And it's not just that anymore. Now I'm terrified that if I try to drop these stories, like I did all the others, maybe I'll run out of ideas. So the situation is: I can't work on the stories I have because I hate all the ideas that I come up with--they're too weak, there's not enough of them, they're not interesting, they're just filler scenes, etc; I'm afraid that if I leave these that I'll never end my streak of starting novels and never finishing them; I'm afraid that I just don't have what it takes to be a writer; I'm afraid that I'll eventually just run out of ideas because I can never finish one and I'll use them all up.

I don't know what I'm doing wrong. Is it normal for writers to go through this sort of thing? Is it normal for them to question giving it up and working as a door-to-door vacuum salesman? Is it normal for a writer to hate every idea they come up with? Is it normal for writers to eventually just think that every idea they have is trash?

*sigh* I'm going to bed.

** -- 2/3/2008 -- I fixed the title. I'm glad that someone searched my archives to find a spelling mistake from almost 7 months ago.

1 comment:

MerylF said...

I think we all go through the stage of starting endless novels and not finishing them. It's part of learning, I think.

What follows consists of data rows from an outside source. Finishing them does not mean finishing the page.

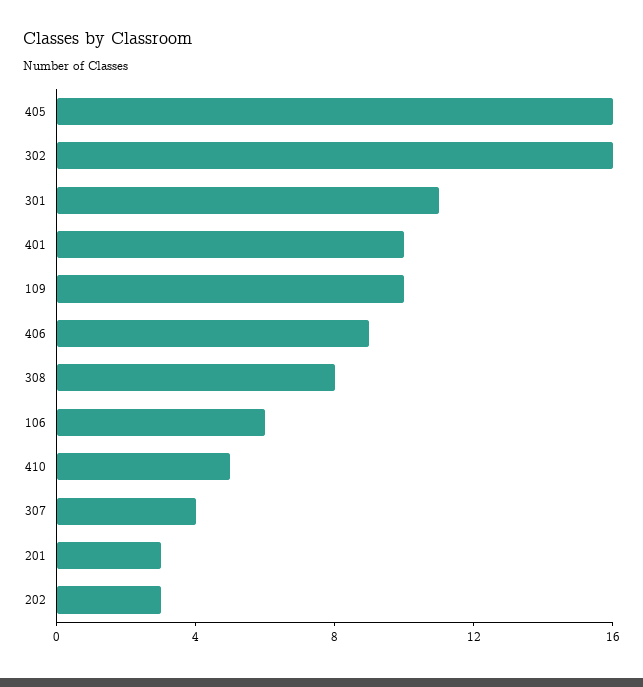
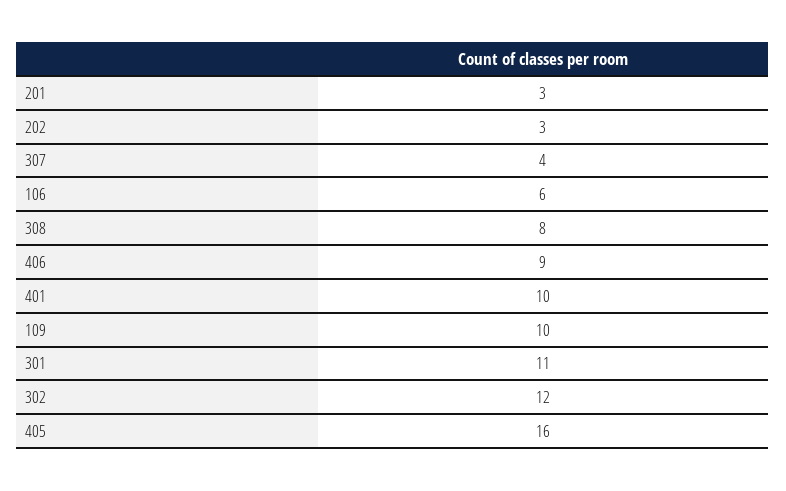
302: 16 -> 12
410: 5 -> none

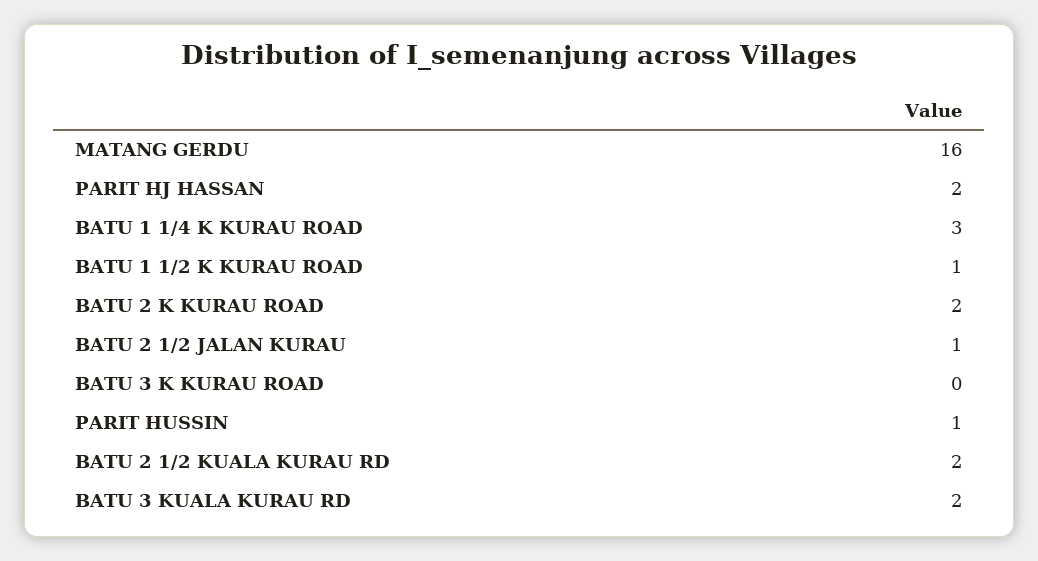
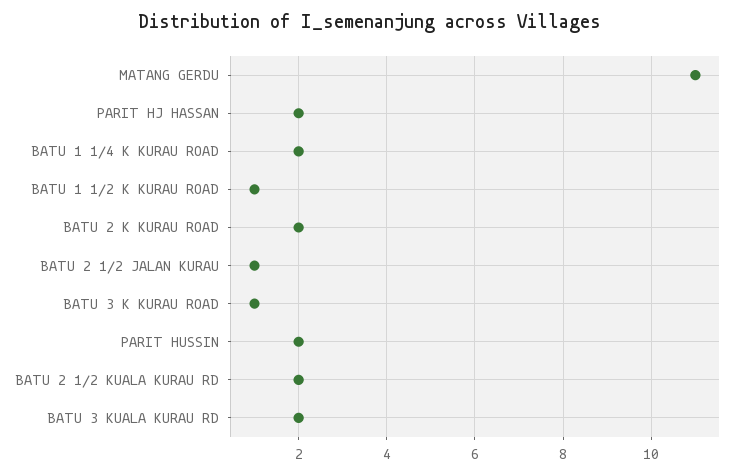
MATANG GERDU: 16 -> 11
BATU 1 1/4 K KURAU ROAD: 3 -> 2
BATU 3 K KURAU ROAD: 0 -> 1
PARIT HUSSIN: 1 -> 2

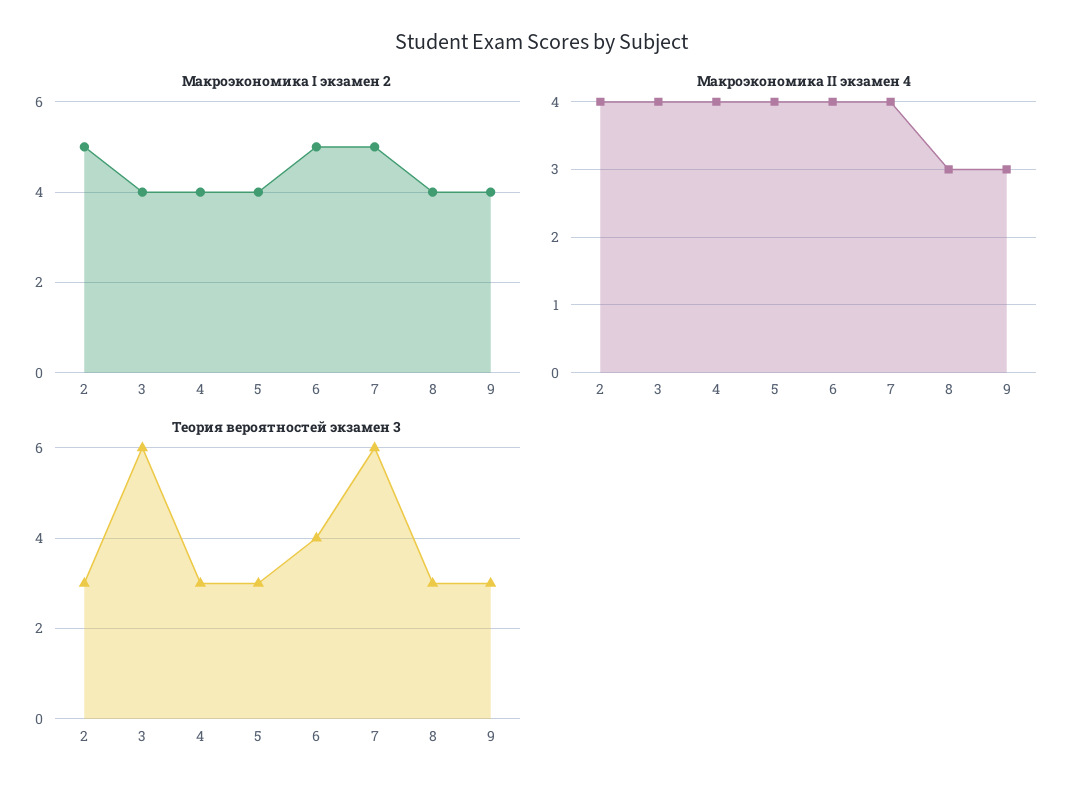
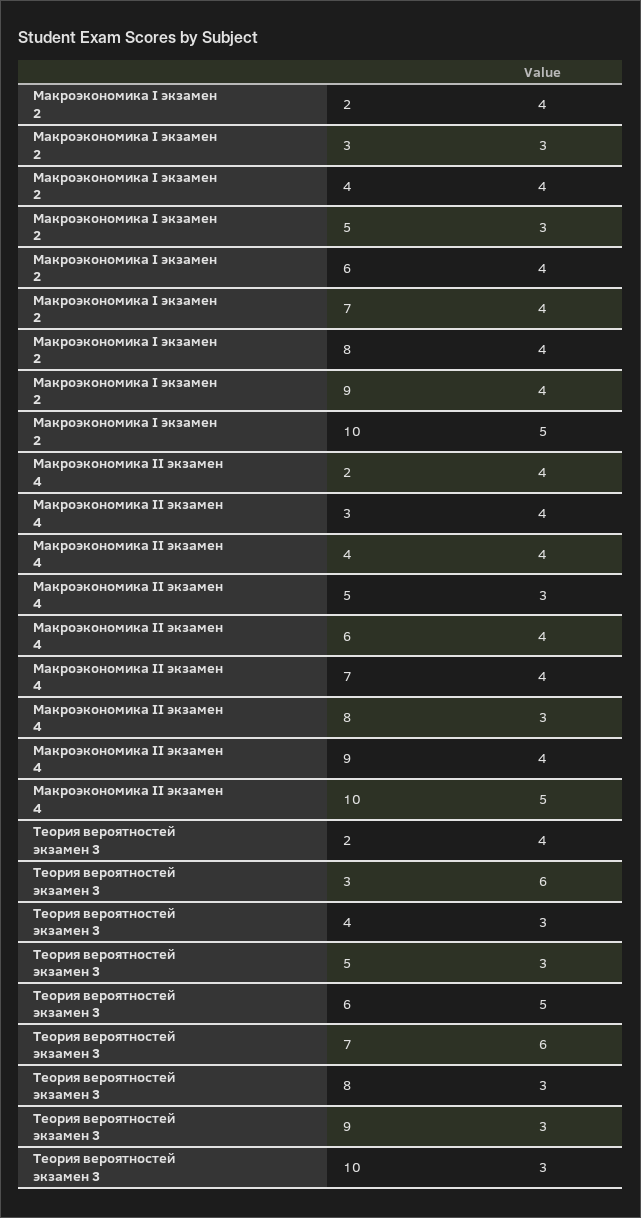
Макроэкономика I экзамен 2, 2: 5 -> 4
Макроэкономика I экзамен 2, 3: 4 -> 3
Макроэкономика I экзамен 2, 5: 4 -> 3
Макроэкономика I экзамен 2, 6: 5 -> 4
Макроэкономика I экзамен 2, 7: 5 -> 4
Макроэкономика II экзамен 4, 5: 4 -> 3
Макроэкономика II экзамен 4, 9: 3 -> 4
Теория вероятностей экзамен 3, 2: 3 -> 4
Теория вероятностей экзамен 3, 6: 4 -> 5
Макроэкономика I экзамен 2, 10: none -> 5
Макроэкономика II экзамен 4, 10: none -> 5
Теория вероятностей экзамен 3, 10: none -> 3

If you're really stuck and can't get anywhere with the current work, then maybe you need to throw ideas at someone and see what bounces back. Sometimes you just need to talk to the muse.

Sometimes, these saggy middles appear because you don't really know where you are going, or you've lost sight of the end goal. Sit back and think where your hero needs to go, look at where they are, then write in a straight line from here to there.

Finally, some great advice from an author whose name I have forgotten; if your characters aren't doing anything, get them moving. Give them a job or a purpose and make them do it. Once they are moving, you get moving as well.